The Tsimshian have a well-known story about how secret societies were acquired by two brothers out fishing. The Haida version is different: according to it, secret societies stolen by one of their own supernatural beings, Qingi, who travelled from Haida Gwaii in a small black canoe called Tobacco Canoe to the house of the Chief of the Undersea World. One part of the long story illuminates some features of Haida dance hats:

Qi'ngi sat by himself on one side of the house, and at intervals opened his bag, took out a piece of dried salmon, and ate it. For this all of the supernatural beings laughed at him. Then he put on a tall dance-hat and began to dance. At once they heard the "spirits" (secret-society whistles), --the first time that human beings had heard them. These whistling sounds were caused by flickers. Qi'ngi's hat now began to grow; and as it grew, sea-gulls and cormorants flew from the joints, and scattered their excrement over everybody, so that the supernatural beings covered up their faces. By and by his hat shrank again, and he took it off.

The living beings flying out from the joints of the stack of rings on the dance hat are a revealing reference to the Haida belief that the rings represent the spinal column of supernatural beings and are a source of new emerging life. The story ends with Qingi escaping with the new dances he had seen and introducing them to the Haida.




VII-X-31
VII-B-129.2
A wooden Killer Whale dorsal fin ornament with streamers of human hair. As many as five similar fins were tied to dance cloaks, or a single one was tied to the head of a dancer.

From a donated collection, no specific acquisition information.
CMC VII-X-31 (S94-6783)
A dancing spear that belonged to the Warrior Society, shown here in its entirety as well as a close-up of the carved point. The alternating thick and thin spiral lines imitate patterns observed on the legs of tables and chairs aboard European ships.
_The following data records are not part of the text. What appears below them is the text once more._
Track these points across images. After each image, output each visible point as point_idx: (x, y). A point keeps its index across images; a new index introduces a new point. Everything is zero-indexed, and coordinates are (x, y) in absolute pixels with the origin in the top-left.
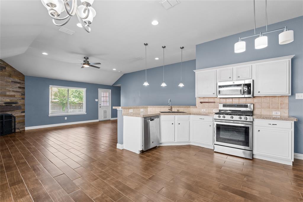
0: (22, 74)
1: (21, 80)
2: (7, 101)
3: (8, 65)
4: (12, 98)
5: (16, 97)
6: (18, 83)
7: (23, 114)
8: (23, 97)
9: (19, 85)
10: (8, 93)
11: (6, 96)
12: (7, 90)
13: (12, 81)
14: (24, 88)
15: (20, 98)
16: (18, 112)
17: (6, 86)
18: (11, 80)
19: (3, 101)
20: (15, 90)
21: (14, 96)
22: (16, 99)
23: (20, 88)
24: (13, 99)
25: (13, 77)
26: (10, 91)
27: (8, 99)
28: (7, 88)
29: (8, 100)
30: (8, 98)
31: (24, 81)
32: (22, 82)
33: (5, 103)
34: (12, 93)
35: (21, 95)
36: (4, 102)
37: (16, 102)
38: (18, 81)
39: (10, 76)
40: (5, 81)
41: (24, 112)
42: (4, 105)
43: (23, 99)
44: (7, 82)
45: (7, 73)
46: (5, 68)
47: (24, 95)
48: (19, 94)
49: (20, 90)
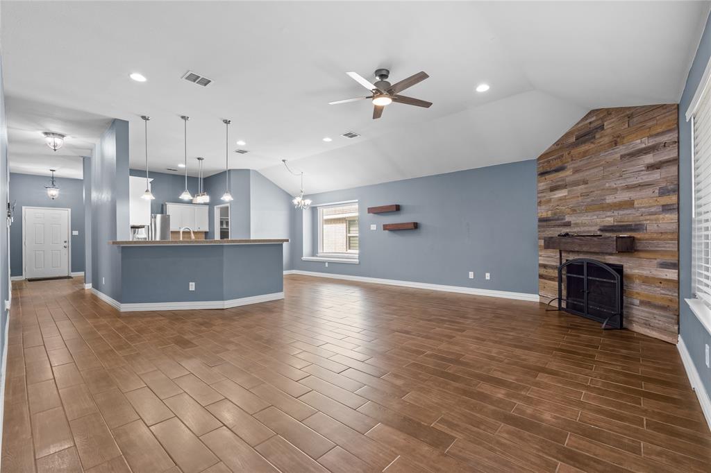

Collected on Haida Gwaii in 1879 by Israel W. Powell.
CMC VII-B-129.2 (S4192.2)




Among the Haida, the winter dances had died out around 1875, although they were given sporadically for another decade. There are, consequently, few eyewitness accounts of the performances. Nevertheless, Curtis was able to find Haida who still vividly recalled such events from their childhood:

Little children could be initiated into the society . . . They spent the eleven days behind the curtain, supposedly dead for eight days and absent with the spirits for the remaining three, and when the dancing began they came out and stood in front of the curtain . . .
After retiring behind the curtain the elder initiates also remained in concealment for eleven days, except that in the evenings of the first eight days they came out in full paraphernalia and went with characteristic actions through the village. During the day they too were supposedly lying dead behind the curtain.
At the end of eight days many whistles sounded in the woods, and gradually receded, and it was said that the spirits of the initiates were being carried away by supernatural beings. For the next three days the initiates remained in constant hiding. Then on the twelfth morning those initiates who were to represent dancers appeared on the beach as if they were wild creatures just come out of the woods after their absence with the supernatural beings. The members of the fraternity proceeded in a body to catch them with ropes, and dragged them into a house (not the skasnai) and behind a curtain. In the evening all the people, regardless of membership in the society, assembled in the skasnai to exorcise the spirit that possessed the initiates.
The female members danced in their various characters, and then the initiates, led in through the front door by their attendants, danced round the fire and retired behind the curtain. They reappeared and performed several times in different costumes until they were "tamed." The night was passed in dancing and performing sleight-of- hand tricks such as seemingly decapitating an initiate and restoring his life.